Vrij verkeer van personen

Onderdanen van een EU-land mogen naar elke andere lidstaat reizen en hoeven voor een verblijf van minder dan drie maanden alleen in het bezit te zijn van een geldig identiteitsbewijs.

Als werknemer, zzper, student of gepensioneerde mag je langer blijven, en je gezin ook. Je moet dan wel kunnen aantonen dat je over voldoende bestaansmiddelen beschikt en een ziektekostenverzekering hebt, zodat je geen beroep hoeft te doen op de sociale voorzieningen van het gastland.

Een EU-burger die gedurende vijf jaar onafgebroken wettig in een andere lidstaat heeft gewoond, krijgt aldaar een permanent verblijfsrecht. Mensen met de nationaliteit van een niet-EU-land, de zogenaamde derdelanders, mogen vrij reizen tussen de landen die meedoen aan Schengen, als zij naast hun paspoort ook hun verblijfsvergunning meenemen. Pas na vijf jaar verblijf in de EU kunnen zij aanspraak maken op de overige rechten van het vrij personenverkeer.

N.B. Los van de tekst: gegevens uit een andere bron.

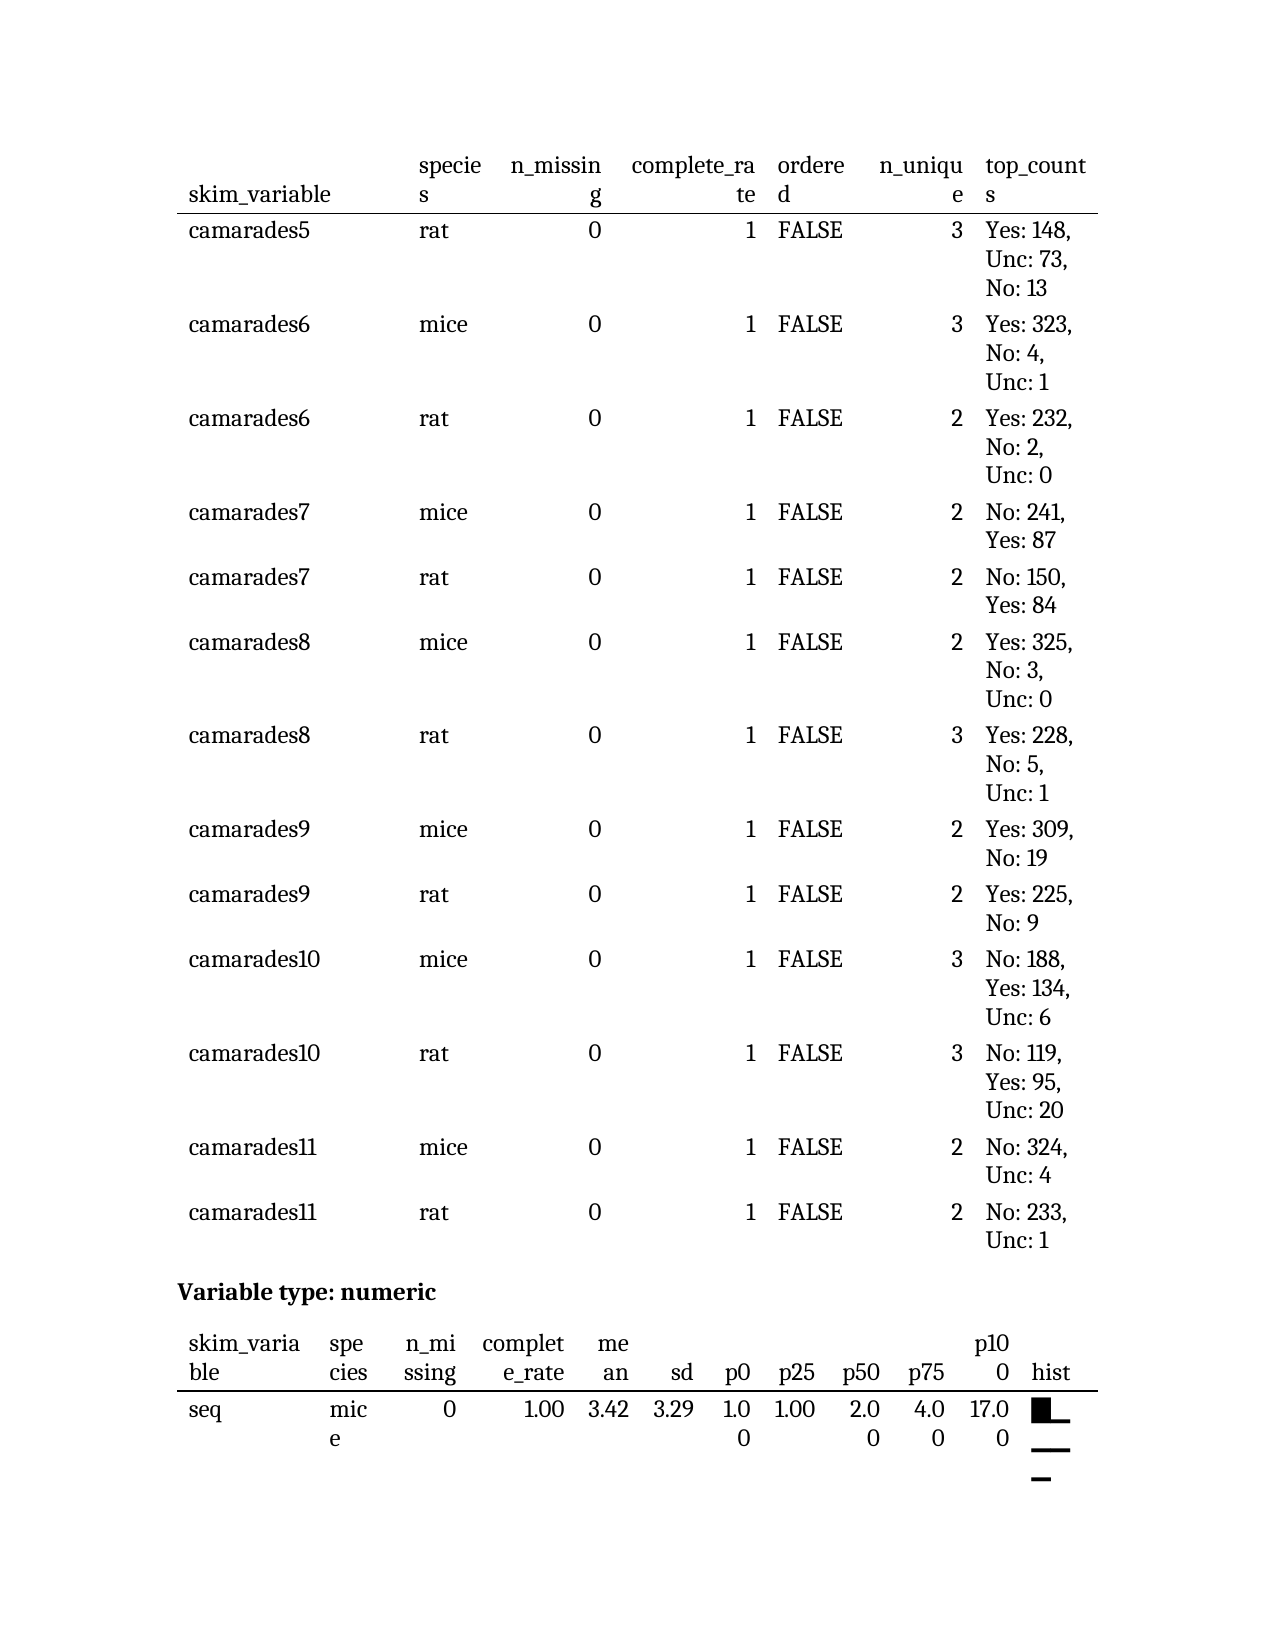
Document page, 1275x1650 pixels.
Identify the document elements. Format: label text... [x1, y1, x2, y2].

Vrij verkeer omvat in principe ook de afschaffing van personencontroles aan de binnengrenzen van de EU. De landen van Schengen hebben dat afgesproken. In sommige landen, waaronder Nederland, patrouilleert de politie echter zo intensief rond de landsgrenzen dat van verkapte grenscontroles kan worden gesproken.